Ayaklarından asarlar, mahzenlerde öldürürler demek eleştiri değil. Sayın Kılıçdaroğlu'nun bunlara eleştiri demek yerine, eleştiri suçuyla insanlığa karşı nefret suçunu net bir şekilde ortaya koyması lazım. Aynı şahıs 12 Eylül için diyor ki, "Çok müsbet bir olay. Uzun süredir bekleniyor. Ülkemize hayırlı olsun. Yalnız 27 Mayıs ve 12 Mart gibi deneyler var. Bu deneyin olumsuz yanlarının 12 Eylül'e yansımamasını temenni ediyoruz". Yani faşist cuntayı öveceksin, seçilmiş bir Cumhurbaşkanı için mahzenlerde öldürürler diyeceksin. Normal bir insan bile kendi ruh dünyasında bunlardan ders çıkarırken bir sanatçıdan bunu beklemek hak değil midir? O ifadeler, ahlaken, siyaseten kabul edilemeyecek insanlık suçudur. Bir yanlış anlaşılma varsa çıkıp düzeltirler.

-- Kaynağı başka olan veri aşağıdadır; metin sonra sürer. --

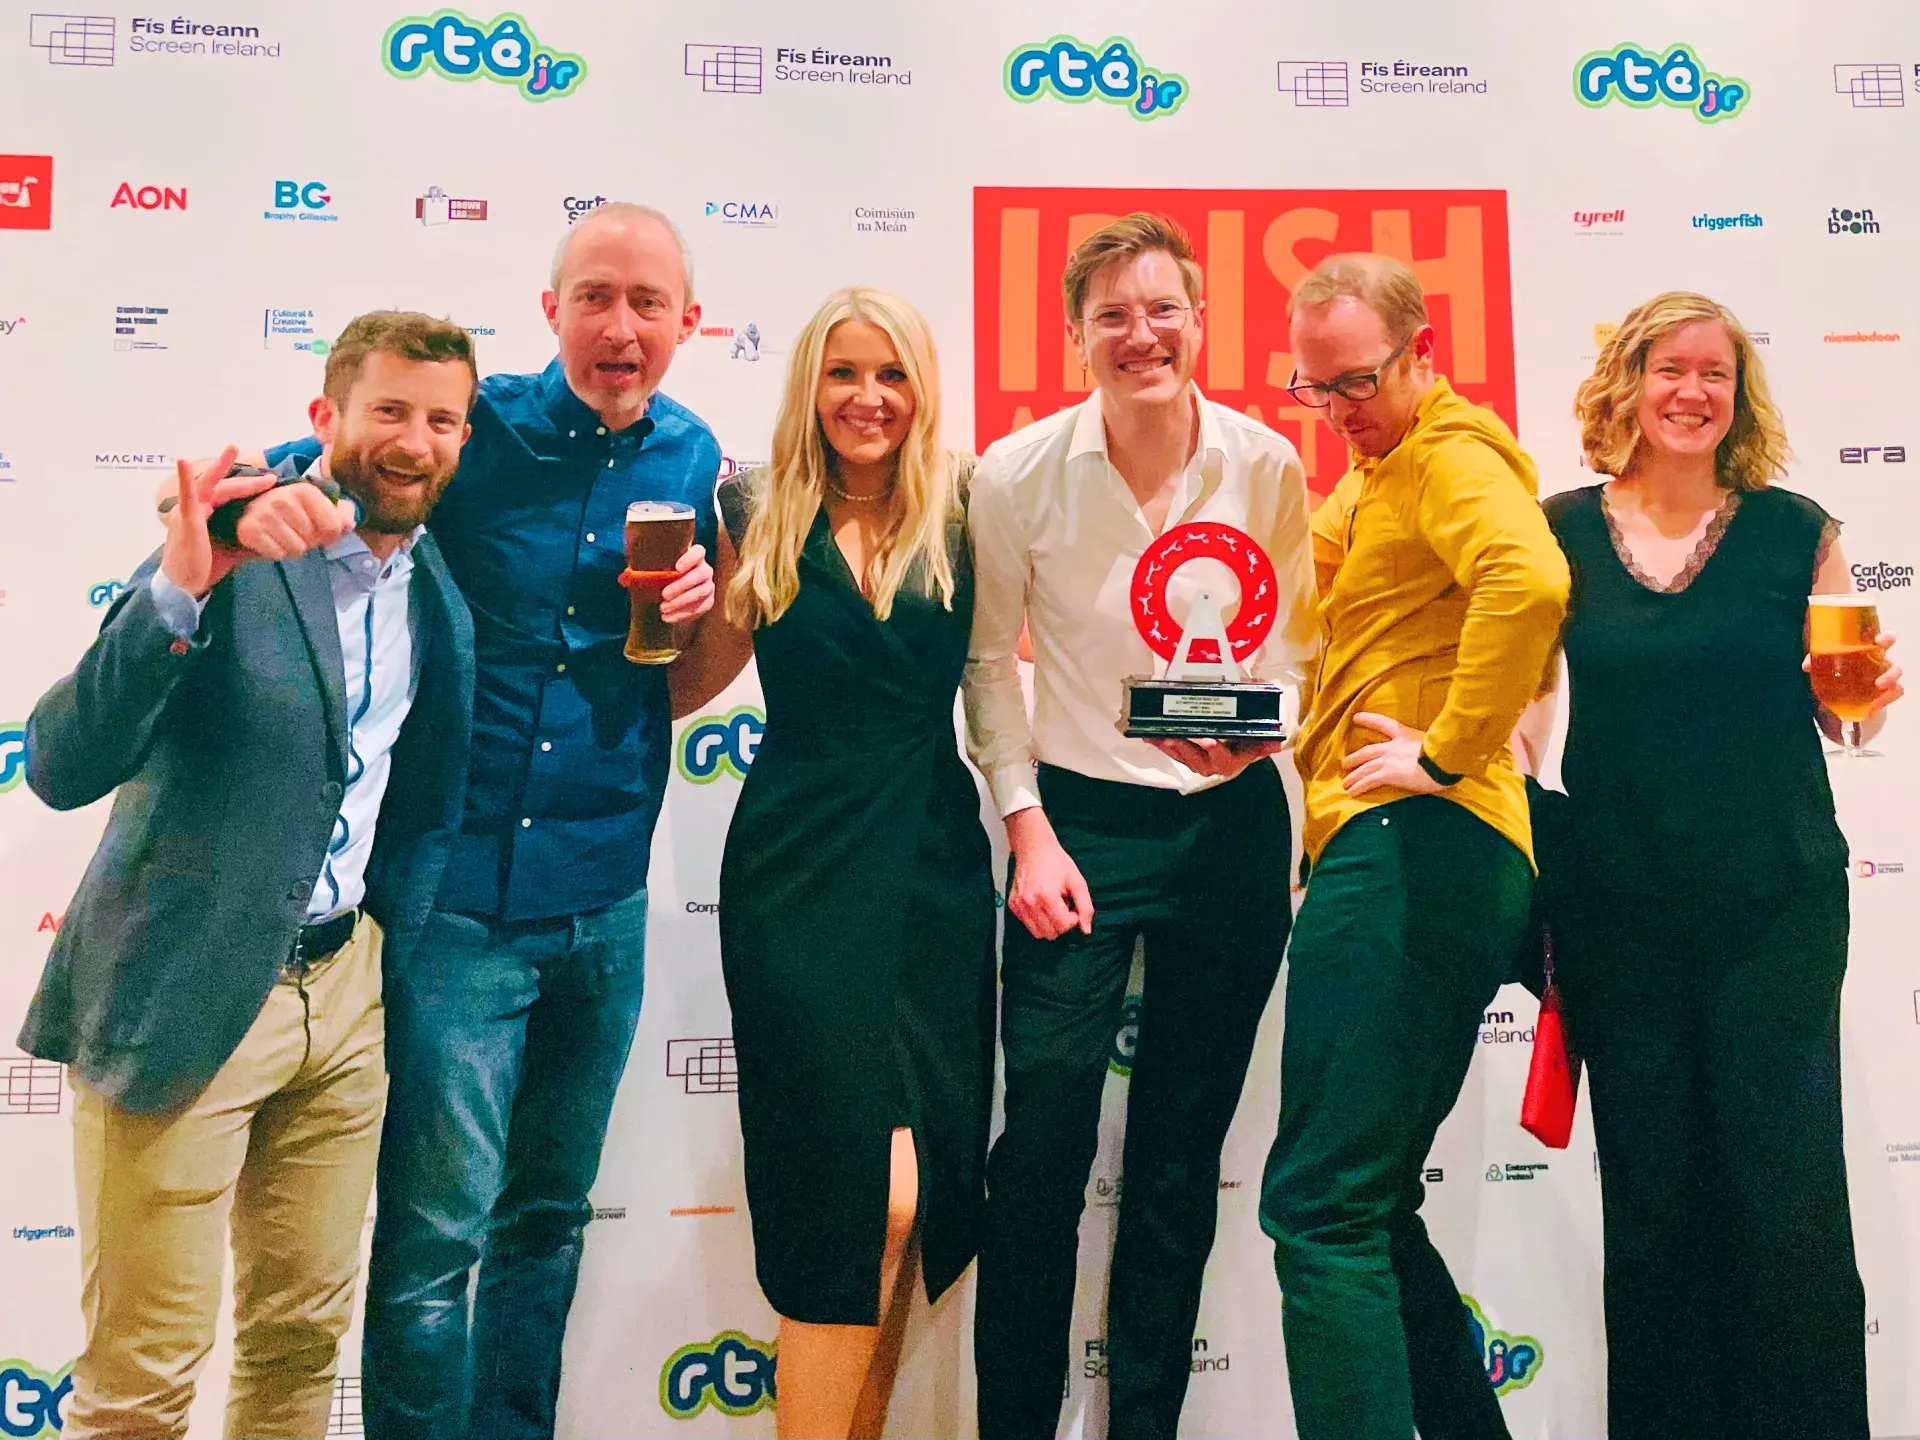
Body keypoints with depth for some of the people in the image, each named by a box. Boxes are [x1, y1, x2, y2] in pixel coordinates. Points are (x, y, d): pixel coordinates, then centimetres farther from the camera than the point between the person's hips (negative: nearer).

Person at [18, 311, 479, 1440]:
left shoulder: (441, 584, 6)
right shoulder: (237, 553, -14)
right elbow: (61, 771, -23)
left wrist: (390, 918, 10)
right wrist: (176, 591, -33)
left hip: (346, 986, 6)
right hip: (188, 996, -5)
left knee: (306, 1331, 15)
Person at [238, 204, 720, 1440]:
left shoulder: (693, 461, 5)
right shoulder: (478, 427, -6)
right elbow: (297, 472, -4)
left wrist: (712, 607, -8)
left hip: (603, 899, 4)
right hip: (459, 886, -4)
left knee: (552, 1209, 17)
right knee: (438, 1227, -1)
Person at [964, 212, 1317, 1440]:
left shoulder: (1269, 468, -4)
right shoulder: (1018, 474, -7)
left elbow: (1294, 642, 6)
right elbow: (989, 660, 0)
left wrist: (1254, 728, -16)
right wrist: (1028, 830, -7)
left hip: (1230, 820, 2)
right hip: (1080, 823, -1)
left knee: (1183, 1155, 12)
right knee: (1042, 1153, -2)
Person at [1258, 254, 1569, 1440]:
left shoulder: (1451, 451, -7)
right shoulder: (1378, 474, 26)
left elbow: (1530, 578, -27)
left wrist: (1450, 749, -21)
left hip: (1412, 849, -11)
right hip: (1398, 862, 11)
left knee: (1322, 1206, -11)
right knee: (1368, 1206, 15)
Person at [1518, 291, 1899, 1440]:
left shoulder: (1795, 530, 3)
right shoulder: (1563, 531, 3)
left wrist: (1864, 690, -13)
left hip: (1776, 902, 0)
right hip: (1619, 906, 1)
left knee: (1787, 1185, 1)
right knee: (1647, 1193, 9)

"ABD ULUSAL GÜVENLİK DANIŞMANI BOLTON YILBAŞINDAN SONRA GELİYOR"
ABD Ulusal Güvenlik Danışmanı Türkiye'ye zannediyorum yılbaşından sonra gelecektir. Bütün bu diplomatik trafik içerisinde Türkiye hem ABD hem Rusya ile ciddi bir koordinasyon içerisindedir. İran'la ilişkileri devam ediyor. Bu çerçeve şunu gösteriyor, biz müttefiklerimizle güçlü bir koordinasyon ve diplomatik temas içerisinde bu politikayı yürütüyoruz. Arzu ettiğimiz şey Suriye'nin toprak bütünlüğünün korunmasıdır.
"TÜRKİYE'NİN BU FAALİYETİNE HERKESİN DESTEK VERMESİ GEREKİR"

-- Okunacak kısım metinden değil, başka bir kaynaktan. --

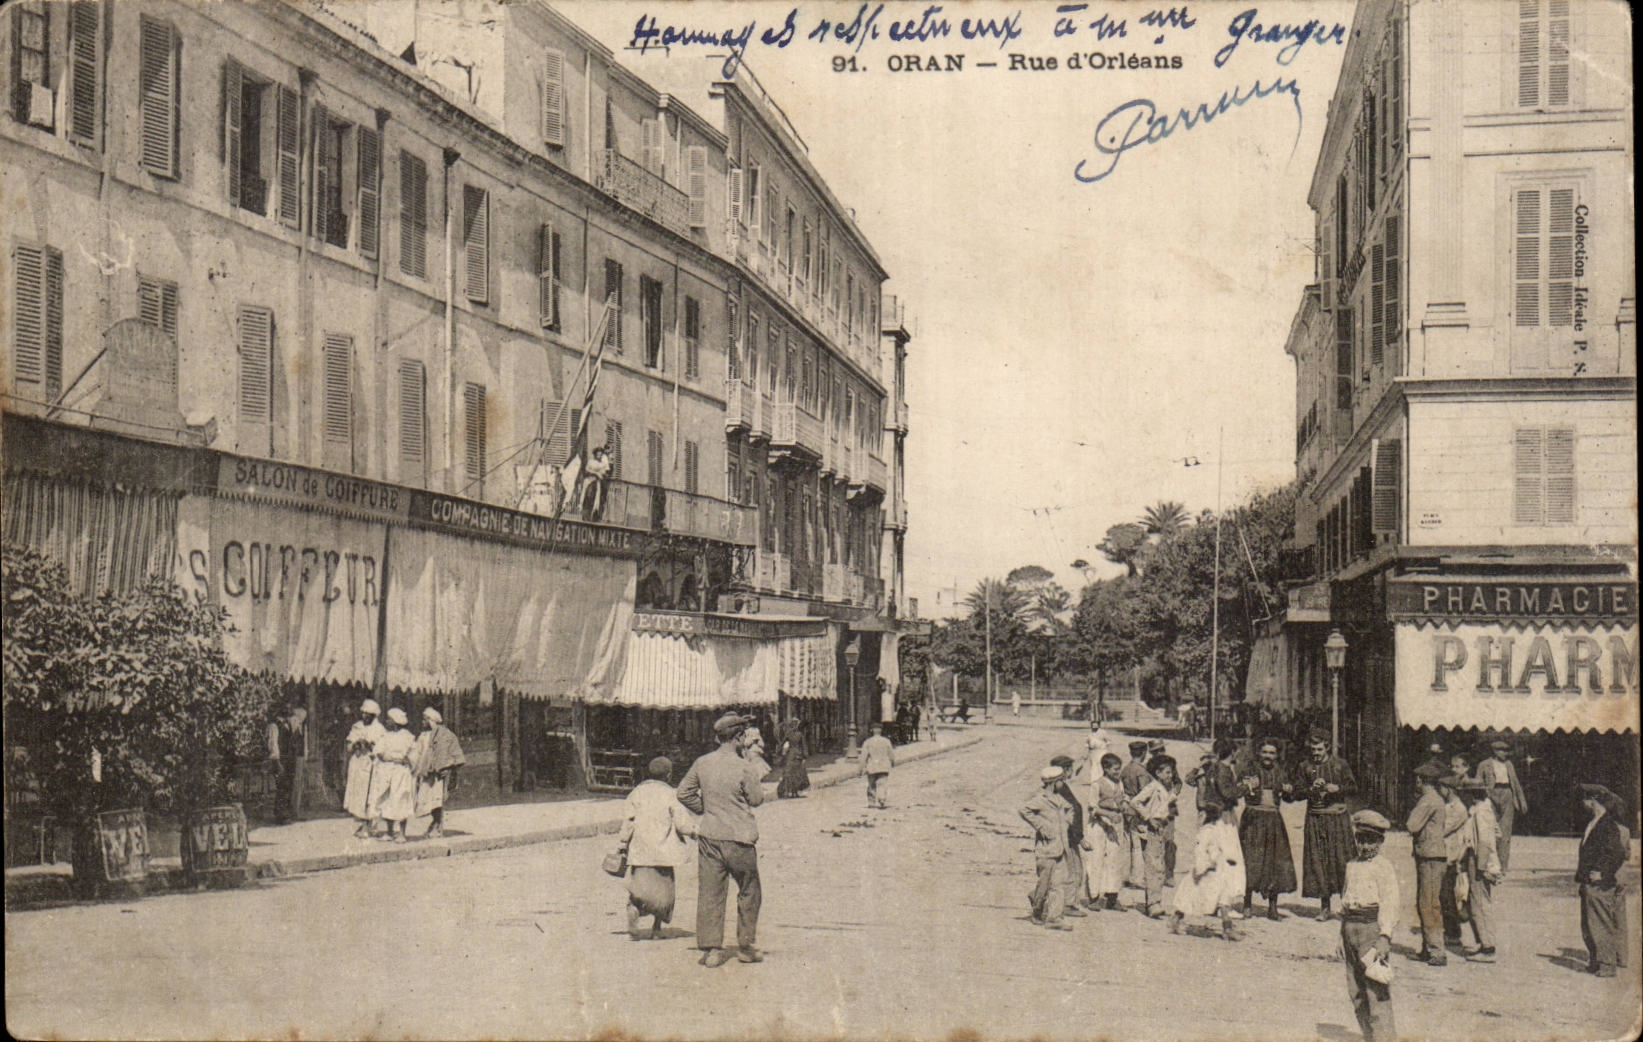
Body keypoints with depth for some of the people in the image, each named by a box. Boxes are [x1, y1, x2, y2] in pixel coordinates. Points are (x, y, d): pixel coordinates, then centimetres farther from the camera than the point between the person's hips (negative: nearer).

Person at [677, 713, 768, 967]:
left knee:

ABD çekildikten sonra DEAŞ'la mücadelede bir zaaf ortaya çıkar mı? Baştan beri Türkiye gelin bunu beraber yapalım, PYD/YPG'ye ihtiyacınız yok diyor. Geçmişte yapılan hatalar orada da yapıldı. Şimdi orada YPG'nin ortaya koyduğu faaliyet Türk, Kürt ve Araplar'ın haklarını gaspediyor. DEAŞ'la mücadele ne kadar önemliyse PYD ve YPG'nin oradaki gücünün kırılması o kadar önemlidir. Türkiye'nin bu gayretine herkesin destek vermesi gerekir.
"DARBECİLERİ FLULAŞTIRIP DARBEYE KARŞI KOYANLARI İTİBARSIZLAŞTIRIYORLAR"

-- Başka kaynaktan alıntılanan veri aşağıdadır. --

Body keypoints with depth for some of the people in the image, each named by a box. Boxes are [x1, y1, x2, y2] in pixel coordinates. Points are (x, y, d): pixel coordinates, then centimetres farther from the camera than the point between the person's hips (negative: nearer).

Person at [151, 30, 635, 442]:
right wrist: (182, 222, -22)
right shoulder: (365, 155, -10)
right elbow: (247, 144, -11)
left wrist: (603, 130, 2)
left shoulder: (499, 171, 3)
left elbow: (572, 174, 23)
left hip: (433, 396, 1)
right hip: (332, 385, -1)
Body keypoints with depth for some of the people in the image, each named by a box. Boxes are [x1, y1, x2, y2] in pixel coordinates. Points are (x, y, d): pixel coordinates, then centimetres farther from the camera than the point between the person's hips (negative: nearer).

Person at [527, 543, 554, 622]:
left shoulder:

Bu tartışma belli bir sürecin içindedir. 15 Temmuz'a darbe girişimi demeyip de 20 Temmuz'a darbe diyen bir CHP. FETÖ'nün argümanlarıyla bir benzerlik arzediyor. FETÖ'nün içinde bulunanların darbeye karışanların sürekli hafifletilme çabası var. Bunun ana üretim merkezi FETÖ'ye bağlı çeşitli odak ve hesaplardır. Gece saat 02.00'den sonra iş terse dönmeye başladığı andan itibaren hemen bu hesaplar kendilerini örtmek için başka argümanlar kullanmaya başladılar. Darbeye karışanların darbe ile olan ilişkilerini grileştirmeye, flulaştırmaya çalışıyorlar. Darbeye direnenleri ise bir itibarsızlaştırma politikası güdüyorlar. Özgür Özel'in tutumunu bu şekilde değerlendirmek gerekir.
"ÖZGÜR ÖZEL'İN KONUŞMASI İTİBARSIZ VE GAYRİMEŞRUDUR"
Özgür Özel'in yaptığı konuşma şimdiye kadar gördüğümüz en itibarsız ve maalesef en gayrimeşru konuşmalardan bir tanesidir. Tabii ki tazminat ve ceza davası açılacaktır. Gerek milletimizin maşeri vicdanı gerek yaşananlar kimin haklı olduğunu göstermektedir. Asker üniforması giymiş teröristlerin yaptıklarını mazaret üreterek hafifletmeye çalışanların, o gece darbeye direnenleri itibarsızlaştırmalarının yeni bir politikası olarak görüyoruz bunu.